Linter rules, if written well, can help you enforce architecture. This is something that can also be accomplished with types to some degree. You can write a framework and define the shapes of things that come in and out of it. But there are plenty of situations where type systems fall short or where you would need to engage in seriously convoluted exercises to make it work. Linter rules, on the other hand, can be really flexible and based on quirky conditions and hints. This makes them more powerful than types for certain types of nudging. And the great thing is that they are easy to disable on a case-by-case basis so you can write something that works well 99% of the time rather than then 100% typically required by types (where that one last percent can be a true deal breaker).

Something similar applies to testing, but tests work really well for existing code, where linting applies to future code. It basically feels like you are pair programming with your future self, or with future developers working on your code base.

If you haven’t tried it, I highly encourage you to try writing a linter rule for yourself. It’s easier than you might think. If you are using JS, go to https://astexplorer.net/ and choose ESLint in the Transform dropdown. It gives you a nice playground to work from.

Lint-driven refactoring: before changing any code, make a linter-rule that outlaws the existing pattern. If possible, make it supply an automatic fix. This beats codemods.

Ok, so what do I do with my schema? Well, for instance you could enforce naming policies. Let’s try creating a rule that requires primary key columns to be named like this: member_id.

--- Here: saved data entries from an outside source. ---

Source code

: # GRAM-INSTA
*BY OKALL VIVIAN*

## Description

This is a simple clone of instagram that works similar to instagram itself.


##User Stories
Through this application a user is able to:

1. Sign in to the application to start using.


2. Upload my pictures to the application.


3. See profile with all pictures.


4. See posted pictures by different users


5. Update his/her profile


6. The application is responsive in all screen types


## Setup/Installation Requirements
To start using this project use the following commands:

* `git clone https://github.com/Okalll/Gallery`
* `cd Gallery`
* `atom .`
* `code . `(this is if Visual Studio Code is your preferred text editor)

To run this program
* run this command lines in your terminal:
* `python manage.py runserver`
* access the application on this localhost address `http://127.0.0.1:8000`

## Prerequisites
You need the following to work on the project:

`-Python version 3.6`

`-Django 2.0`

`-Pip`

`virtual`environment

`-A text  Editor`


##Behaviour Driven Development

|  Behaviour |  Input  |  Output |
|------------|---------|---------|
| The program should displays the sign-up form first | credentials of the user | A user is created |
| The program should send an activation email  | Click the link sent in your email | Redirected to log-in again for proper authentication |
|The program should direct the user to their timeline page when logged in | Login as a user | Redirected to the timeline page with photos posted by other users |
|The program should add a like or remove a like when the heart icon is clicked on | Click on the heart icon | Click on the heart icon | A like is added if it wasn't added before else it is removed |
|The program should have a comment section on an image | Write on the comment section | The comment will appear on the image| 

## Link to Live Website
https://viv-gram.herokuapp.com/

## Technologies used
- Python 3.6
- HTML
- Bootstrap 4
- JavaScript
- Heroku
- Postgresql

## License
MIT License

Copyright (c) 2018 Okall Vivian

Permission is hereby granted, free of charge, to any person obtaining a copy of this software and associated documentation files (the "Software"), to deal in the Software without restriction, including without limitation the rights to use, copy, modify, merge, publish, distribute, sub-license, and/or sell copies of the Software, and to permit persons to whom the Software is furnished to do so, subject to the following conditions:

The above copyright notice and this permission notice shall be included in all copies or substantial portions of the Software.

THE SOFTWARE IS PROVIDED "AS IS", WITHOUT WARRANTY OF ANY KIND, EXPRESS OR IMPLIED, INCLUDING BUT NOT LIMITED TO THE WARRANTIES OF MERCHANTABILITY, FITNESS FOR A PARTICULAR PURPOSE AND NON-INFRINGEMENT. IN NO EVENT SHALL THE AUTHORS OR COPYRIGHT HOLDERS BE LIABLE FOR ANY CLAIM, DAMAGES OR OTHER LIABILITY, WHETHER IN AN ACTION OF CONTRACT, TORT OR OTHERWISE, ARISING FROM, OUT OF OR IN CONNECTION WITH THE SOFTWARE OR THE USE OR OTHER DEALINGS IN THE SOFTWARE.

The identifierNaming object is a rule. It contains three properties: name, docs and process. The process function is where the validation happens. It takes a schemaObject parameter which is a json representation of your database, based on the format described in the extract-pg-schema package. The second parameter, report is the function you call when you want to inform the system that something doesn’t look right. You call that function with the parameters shown. The suggestedMigration string is optional — include it if you can create a meaningful migration that will resolve the issue you are pointing out. The identifier property should be something that will uniquely identify the problematic item. The user should be able to specify this in an ignore object and ignore a specific instance.

To see this particular example in action, take a look at the example folder in the repository: https://github.com/kristiandupont/schemalint/example.

You can do more advanced stuff than this, though. The schema object that you receive contains comments on tables, views and columns. You can set those in Postgres, so the comments live in the database. And in order to store additional metadata, you can use @tags in your comments.

So say you run this SQL:

COMMENT ON TABLE "member" IS 'Members of an organization @cached @alias:person'

The object for the member table will contain:

a comment with the value 'Members of an organization', and
a tags value of { cached: true, alias: 'person' }

Using this, you can create linter rules based on specific metadata.

In Submotion, I have machinery for automatically synchronizing a number of tables between backend and frontend. All of those have the tag @workspace on them, so I have specific linter rules like requiring that those tables don’t have columns with encrypted data in them (as I wouldn’t want that automatically synchronized to the frontend).

I feel that there is quite a bit of opportunity in this space and I would love to hear feedback and ideas.